WWF mourns loss of Founder-President HRH Prince Bernhard of the Netherlands
Known as the 'Flying Prince of Conservation', for his love of flying and his dedication to nature conservation, Prince Bernhard was a driving force behind the creation of WWF in 1961, and served as the organization's first International President from 1961 to 1976. For the next 25 years, he continued to play a pivotal role in international efforts to promote conservation and ensure the protection of the natural world.
"Prince Bernhard provided an invaluable source of inspiration and support to WWF. He will be sorely missed," said Claude Martin, Director General of WWF International.
"His dedication to conservation and his role as an ambassador for nature was instrumental in generating support from Heads of State and the public in general."

## Work item
Please pick up the WWF tribute to Prince Bernhard where it stops and continue it, starting after the last sentence.

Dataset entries
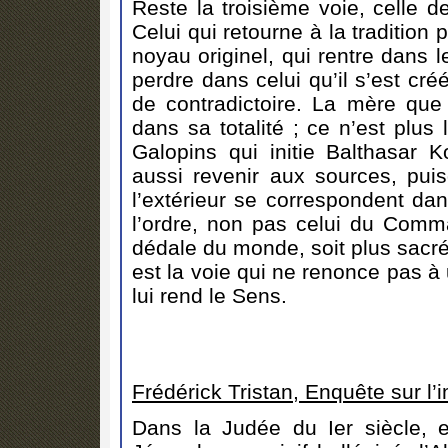
Reste la troisième voie, celle d
Celui qui retourne à la traditio
noyau originel, qui rentre dans le
perdre dans celui qu’il s’est cr
de contradictoire. La mère que
dans sa totalité ; ce n’est plus
Galopins qui initie Balthasar K
aussi revenir aux sources, puisq
l’extérieur se correspondent d
l’ordre, non pas celui du Comma
dédale du monde, soit plus sacré 
est la voie qui ne renonce pas à 
lui rend le Sens.
Frédérick Tristan, Enquête sur l’
Dans la Judée du Ier siècle, e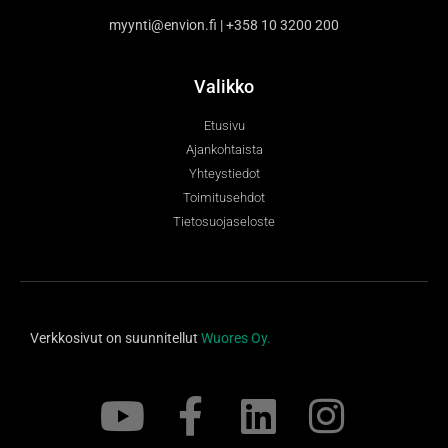
myynti@envion.fi | +358 10 3200 200
Valikko
Etusivu
Ajankohtaista
Yhteystiedot
Toimitusehdot
Tietosuojaseloste
Verkkosivut on suunnitellut
Wuores Oy.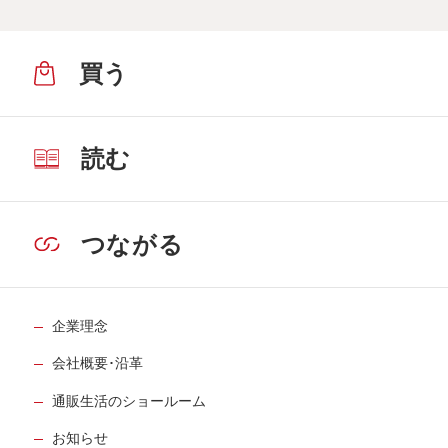
買う
読む
つながる
企業理念
会社概要･沿革
通販生活のショールーム
お知らせ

## Answer to the problem
Prince Bernhard played a central role in many of the achievements of WWF. He was deeply involved in the creation of numerous nature reserves, including the Chitwan National Park in Nepal, tiger reserves in India, Biebrza National Park in Poland, and the Taï National Park in Côte d'Ivoire. In 1973, he was active in encouraging a number of Asian governments to help set up Operation Tiger, whose aim was to save the tiger from extinction. Two years later, he was also instrumental in the creation of the Convention on the International Trade in Endangered Species of Wild Fauna and Flora (CITES) in 1975.
Fully conscious that effective conservation work requires effective funding, in 1971, Prince Bernhard founded 'The 1001: A Nature Trust'. He persuaded 1,000 people around the world to donate $10,000 each to establish a trust fund, the income from which helps to pay the core costs of WWF International.
"Prince Bernhard was an international spokesperson for the millions of citizens concerned about nature and the environment," said Chief Anyaoku, WWF's International President. "His death is our loss, WWF's loss, and simply a great loss for conservation."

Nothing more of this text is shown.